Ein weiterer tödlicher Fehltritt führt dazu, dass der Streamer in Leonia von Senesax besiegt wird. Er fühlt sich unzureichend vorbereitet und kritisiert, dass der Schaden der aktuellen Waffe zu gering ist und die Ausdauer nicht ausreicht. Es folgt eine umfassende Bewertung der Ausrüstung, einschließlich eines Schilds mit Giftschild-Effekt und einer Waffe mit Impaling Frost. Der Streamer überlegt, die Waffe für bestimmte Gegner anzupassen, sieht aber momentan keine optimale Lösung. Er betont die Belastung durch die schwierigen Kämpfe und die mangelnde Flexibilität ohne Verbesserungen.

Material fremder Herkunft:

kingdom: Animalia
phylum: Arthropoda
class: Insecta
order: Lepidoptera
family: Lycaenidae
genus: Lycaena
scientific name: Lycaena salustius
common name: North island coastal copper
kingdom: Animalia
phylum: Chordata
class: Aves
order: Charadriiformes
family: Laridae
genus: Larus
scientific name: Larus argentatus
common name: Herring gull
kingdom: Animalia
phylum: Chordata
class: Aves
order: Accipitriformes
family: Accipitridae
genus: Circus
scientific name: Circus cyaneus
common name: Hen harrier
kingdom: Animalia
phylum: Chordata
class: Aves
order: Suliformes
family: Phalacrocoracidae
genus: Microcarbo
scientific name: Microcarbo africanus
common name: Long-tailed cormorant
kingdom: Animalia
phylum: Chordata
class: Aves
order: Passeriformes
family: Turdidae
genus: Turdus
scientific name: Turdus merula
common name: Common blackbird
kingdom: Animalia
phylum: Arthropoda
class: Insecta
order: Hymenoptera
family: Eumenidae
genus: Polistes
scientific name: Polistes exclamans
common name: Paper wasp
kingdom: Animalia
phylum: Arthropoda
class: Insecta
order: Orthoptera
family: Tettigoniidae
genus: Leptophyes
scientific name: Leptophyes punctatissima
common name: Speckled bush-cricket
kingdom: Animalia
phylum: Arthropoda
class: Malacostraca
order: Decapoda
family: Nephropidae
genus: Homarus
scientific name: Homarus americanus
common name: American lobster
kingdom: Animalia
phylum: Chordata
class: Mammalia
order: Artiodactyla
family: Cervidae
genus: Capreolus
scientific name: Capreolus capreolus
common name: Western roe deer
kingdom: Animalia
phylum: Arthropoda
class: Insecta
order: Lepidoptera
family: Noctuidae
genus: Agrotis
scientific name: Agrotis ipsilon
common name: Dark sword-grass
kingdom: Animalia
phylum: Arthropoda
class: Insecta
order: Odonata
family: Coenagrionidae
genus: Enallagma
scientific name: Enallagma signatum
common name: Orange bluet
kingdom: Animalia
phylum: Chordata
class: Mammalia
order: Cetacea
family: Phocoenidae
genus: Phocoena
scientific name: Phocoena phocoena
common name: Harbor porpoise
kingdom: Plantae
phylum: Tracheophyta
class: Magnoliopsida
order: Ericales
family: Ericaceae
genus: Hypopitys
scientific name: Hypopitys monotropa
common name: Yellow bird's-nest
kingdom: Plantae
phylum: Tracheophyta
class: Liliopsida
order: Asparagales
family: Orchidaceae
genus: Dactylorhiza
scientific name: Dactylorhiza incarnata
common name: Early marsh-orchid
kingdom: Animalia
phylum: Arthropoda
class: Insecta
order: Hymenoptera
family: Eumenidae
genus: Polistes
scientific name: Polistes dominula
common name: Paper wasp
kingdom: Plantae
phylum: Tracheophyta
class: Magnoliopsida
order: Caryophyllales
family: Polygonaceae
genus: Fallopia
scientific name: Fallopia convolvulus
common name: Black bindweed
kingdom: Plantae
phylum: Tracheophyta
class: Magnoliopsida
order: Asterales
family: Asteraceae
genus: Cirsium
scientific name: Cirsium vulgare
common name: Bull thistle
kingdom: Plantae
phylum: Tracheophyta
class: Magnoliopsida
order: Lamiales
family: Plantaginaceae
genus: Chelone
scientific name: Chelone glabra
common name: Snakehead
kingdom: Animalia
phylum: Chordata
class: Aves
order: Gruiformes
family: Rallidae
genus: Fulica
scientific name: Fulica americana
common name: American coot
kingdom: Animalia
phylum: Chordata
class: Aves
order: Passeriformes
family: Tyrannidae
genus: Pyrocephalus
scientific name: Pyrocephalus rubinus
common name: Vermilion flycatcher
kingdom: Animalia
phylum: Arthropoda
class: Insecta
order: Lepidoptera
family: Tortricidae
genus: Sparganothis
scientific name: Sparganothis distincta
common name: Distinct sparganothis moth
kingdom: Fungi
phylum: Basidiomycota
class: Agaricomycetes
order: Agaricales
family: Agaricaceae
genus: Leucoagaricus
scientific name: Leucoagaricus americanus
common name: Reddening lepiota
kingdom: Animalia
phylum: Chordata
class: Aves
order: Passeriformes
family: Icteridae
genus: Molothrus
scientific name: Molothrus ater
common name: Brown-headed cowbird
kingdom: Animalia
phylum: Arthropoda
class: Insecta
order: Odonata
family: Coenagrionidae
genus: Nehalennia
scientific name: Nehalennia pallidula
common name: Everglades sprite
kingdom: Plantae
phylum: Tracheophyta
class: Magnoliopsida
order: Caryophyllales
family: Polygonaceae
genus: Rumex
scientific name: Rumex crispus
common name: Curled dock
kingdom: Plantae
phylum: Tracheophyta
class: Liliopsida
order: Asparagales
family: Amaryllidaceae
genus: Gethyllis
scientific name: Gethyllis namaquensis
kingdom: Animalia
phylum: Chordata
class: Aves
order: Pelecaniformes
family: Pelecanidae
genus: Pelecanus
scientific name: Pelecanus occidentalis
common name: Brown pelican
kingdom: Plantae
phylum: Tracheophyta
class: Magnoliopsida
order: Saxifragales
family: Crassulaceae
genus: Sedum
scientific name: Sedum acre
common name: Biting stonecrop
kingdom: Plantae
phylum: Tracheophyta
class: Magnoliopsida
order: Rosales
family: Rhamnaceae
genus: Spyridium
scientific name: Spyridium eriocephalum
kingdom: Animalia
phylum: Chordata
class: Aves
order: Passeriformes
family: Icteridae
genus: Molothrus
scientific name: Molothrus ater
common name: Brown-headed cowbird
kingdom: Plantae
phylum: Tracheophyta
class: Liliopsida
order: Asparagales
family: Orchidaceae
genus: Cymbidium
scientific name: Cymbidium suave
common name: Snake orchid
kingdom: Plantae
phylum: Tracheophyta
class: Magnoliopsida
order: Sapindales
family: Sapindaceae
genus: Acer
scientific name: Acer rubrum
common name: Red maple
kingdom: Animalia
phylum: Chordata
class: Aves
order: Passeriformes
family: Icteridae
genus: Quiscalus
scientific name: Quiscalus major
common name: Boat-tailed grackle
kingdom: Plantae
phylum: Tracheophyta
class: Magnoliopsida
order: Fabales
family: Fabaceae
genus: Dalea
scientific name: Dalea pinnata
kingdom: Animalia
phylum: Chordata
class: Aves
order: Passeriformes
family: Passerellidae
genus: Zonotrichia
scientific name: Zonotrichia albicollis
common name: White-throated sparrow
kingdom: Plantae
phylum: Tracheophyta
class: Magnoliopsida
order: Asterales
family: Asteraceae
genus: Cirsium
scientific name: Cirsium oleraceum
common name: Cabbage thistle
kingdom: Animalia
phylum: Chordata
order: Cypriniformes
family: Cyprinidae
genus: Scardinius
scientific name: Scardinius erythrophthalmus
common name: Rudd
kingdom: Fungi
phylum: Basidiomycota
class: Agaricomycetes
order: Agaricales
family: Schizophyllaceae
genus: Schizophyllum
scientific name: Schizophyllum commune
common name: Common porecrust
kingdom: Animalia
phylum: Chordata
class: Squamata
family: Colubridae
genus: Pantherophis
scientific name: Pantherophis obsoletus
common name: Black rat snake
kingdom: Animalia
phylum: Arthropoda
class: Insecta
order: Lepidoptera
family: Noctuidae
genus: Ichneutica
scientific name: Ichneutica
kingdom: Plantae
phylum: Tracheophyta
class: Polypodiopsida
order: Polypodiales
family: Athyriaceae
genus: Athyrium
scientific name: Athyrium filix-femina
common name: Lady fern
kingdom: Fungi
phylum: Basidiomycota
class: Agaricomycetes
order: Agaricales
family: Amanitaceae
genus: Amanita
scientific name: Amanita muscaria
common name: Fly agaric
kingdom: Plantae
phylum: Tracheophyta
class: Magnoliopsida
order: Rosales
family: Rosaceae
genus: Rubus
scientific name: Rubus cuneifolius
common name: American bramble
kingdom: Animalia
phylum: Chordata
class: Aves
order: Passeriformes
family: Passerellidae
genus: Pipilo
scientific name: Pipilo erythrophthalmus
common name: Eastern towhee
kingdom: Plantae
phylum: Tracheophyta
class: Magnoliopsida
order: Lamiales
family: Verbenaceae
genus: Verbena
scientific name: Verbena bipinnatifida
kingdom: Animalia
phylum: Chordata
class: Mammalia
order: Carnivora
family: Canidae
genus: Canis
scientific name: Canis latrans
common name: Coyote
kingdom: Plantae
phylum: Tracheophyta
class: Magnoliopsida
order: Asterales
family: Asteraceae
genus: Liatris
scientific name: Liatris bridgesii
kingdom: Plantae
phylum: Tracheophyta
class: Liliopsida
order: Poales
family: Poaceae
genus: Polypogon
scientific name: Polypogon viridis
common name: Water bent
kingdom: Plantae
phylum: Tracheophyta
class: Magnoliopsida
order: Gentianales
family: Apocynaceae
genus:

Vergleich von Senesax und Lanciax

05:42:01

Um die Schwierigkeiten zu verdeutlichen, vergleicht der Streamer die Attacken von Senesax und Lanciax. Er beschreibt Senesax als einen Boss, der ohne Unterbrechung angreift, was den Kampf besonders anstrengend macht. Lanciax hingegen hat eine andere Art der Blitz-Ausbreitung, aber auch er wird als frustrierend eingestuft. Der Streamer betont, dass beide Bosse ohne Pausen arbeiten, was dem Spieler wenig Raum für Fehler lässt. Dieser Vergleich dient dazu, dem Chat zu zeigen, warum bestimmte Kämpfe so herausfordernd und 'bullshit' sind, und schafft ein tieferes Verständnis für die Spielmechaniken.

Begegnung mit dem Deathbird Lion und Planung

06:00:14

Nach einem engen Kampf mit einem riesigen Baum-ähnlichen Boss, der als 'Body Shaming' bezeichnet wird, sieht der Streamer eine günstige Gelegenheit. Durch das Glücksprinzip im Randomizer trifft er auf den Deathbird Lion, einen der schwersten Bosse. Dank eines Zufalls, bei dem die Begleiter des Bosses nicht spawnen, kann der Streamer ihn besiegen. Dies motiviert ihn für die verbleibenden Herausforderungen. Er betont das Glück des Runs und den Wert, bereits früh einen so starken Boss aus dem Weg zu geräumt zu haben, um spätere Konfrontationen zu erleichtern.

Seltsame Game-Phänomene unditem spawns

06:28:28

Während des Streams werden ungewöhnliche Game-Phänomene beobachtet und diskutiert. Der Streamer ist verwundert, dass ein Sewing Kit an seiner Originalposition spawnen konnte, was als extrem selten gilt. Auch der Spawn eines Blutschlitzers an seinem Standort wird als seltsam empfunden. Diese Zufälle führen zu Überlegungen über die Funktionsweise des Randomizers und die Wahrscheinlichkeiten von Item-Platzierungen. Der Streamer zeigt sich beeindruckt von dem 'Seed' des Laufs, da einige Items an Stellen erscheinen, wo sie normalerweise nicht auftauchen sollten.

Analyse des schlimmsten Bosses und der DPS-Problematik

06:40:55

Der Streamer analysiert, warum bestimmte Bosse, insbesondere der getötete, so schlimm sind. Hauptgrund ist ein DPS-Check: Wenn die Schadensausgabe des Spielers nicht ausreicht, verschwinden die Kopien des Bosses nicht, was zum Tod führt. Der Boss ist immun gegen StatusEffekte und kann sich vom Kampf entfernen. Da der Streamer seine Waffe nicht aufleveln kann, wird das Problem im späteren Spielverlauf noch schlimmer. Diese mechanische Einschränkung macht den Run zufällig und risikoreich, da jedes Zusammentreffen mit einem starken NPC zumGameOver führen kann.